For continued work on this project, we hope to explore more types of biases and to work towards creating a web tool to allow users to easily create their own visualizations from word embeddings to help explore their own problems with bias!
LESSONS LEARNED FROM THE LAB
Several guest speakers in the AI4Good Lab really changed our perspective on the AI research landscape. Joelle Pineau from Mila and McGill University gave a talk on reproducibility that opened our eyes to the challenge of how difficult it can be to verify results. The scientific community has had an exponential growth in the number of papers discussing various technologies of AI and Machine Learning. There needs to be better oversight and review of the papers being produced, and better understanding of how to interpret and apply the results of experiments.

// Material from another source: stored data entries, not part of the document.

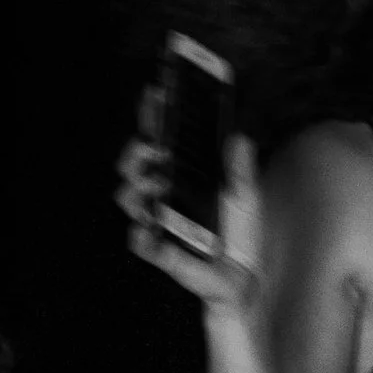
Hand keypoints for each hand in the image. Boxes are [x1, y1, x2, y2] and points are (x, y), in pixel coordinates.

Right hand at [117, 106, 263, 320]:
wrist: (245, 279)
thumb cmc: (240, 234)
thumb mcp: (246, 197)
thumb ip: (240, 169)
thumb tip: (240, 137)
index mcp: (182, 174)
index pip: (159, 139)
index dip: (152, 115)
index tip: (154, 93)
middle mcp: (163, 193)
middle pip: (132, 163)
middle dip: (135, 152)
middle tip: (152, 149)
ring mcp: (158, 221)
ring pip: (127, 197)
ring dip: (136, 188)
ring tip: (155, 184)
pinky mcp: (161, 252)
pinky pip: (140, 242)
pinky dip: (142, 236)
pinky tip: (148, 231)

Layla El Asri from Borealis AI spoke about the challenges of NLP, both in terms of securing data which is free of bias and ethically sourced, and in terms of verifying that models are behaving the way you expect them to. Many biases in AI applications stem from the corpus of data they’re trained on; if the corpus of data is biased to begin with, models trained on it will further exacerbate the problem, while obscuring the source of the bias. We must address our own biases first, and do our best to ensure they don’t enter the data we use to train powerful AI models.
As a society we use AI to give us the answers to a lot of our questions. We have to make sure we ask the right questions. We need to consider the ethical implications of this technology as it becomes woven into our public and private lives. In her talk, Negar Rostamzade of Google pointed out that in today’s AI ecosystem, we often don’t consider the implications of an AI system before building it. We should be asking “Is this even necessary?” before we begin development! Consequently, we see headlines after a technology has been brought to market which highlights how it negatively impacts stakeholders in society. These headlines showcase how imperfect AI systems really can be, and remind us that we should not trust technology without question, no matter how confidently it produces an answer.
We’re proud that we worked on a project to create awareness of how existing societal biases can be amplified by technology. We want to develop technology to improve our lives and society. Because of this, we need to do our best to exterminate biases against marginalized groups every step of the way. As such, we cannot leave AI unchecked. As creators of technology, we are ultimately accountable and responsible for its impact. Going forward, having completed the AI4Good Lab, we want to ensure that the technology we produce will have a positive impact on the world.
ACKNOWLEDGEMENTS
There are many individuals we would like to thank for helping make our project a reality. To Aga Slowik, thank you for being our Teaching Assistant and for keeping us on track. To our incredible mentor, Spandana Gella, thank you for being instrumental in narrowing our research scope and guiding us through the project. To Ryan Lowe, thank you for consulting with us about AI ethics. To Anita Gergely and Maude Lizaire, thank you for all of your advice about careers in AI and for your encouragement throughout the project. We also want to thank the phenomenal team behind the AI4Good Lab for making this opportunity a reality!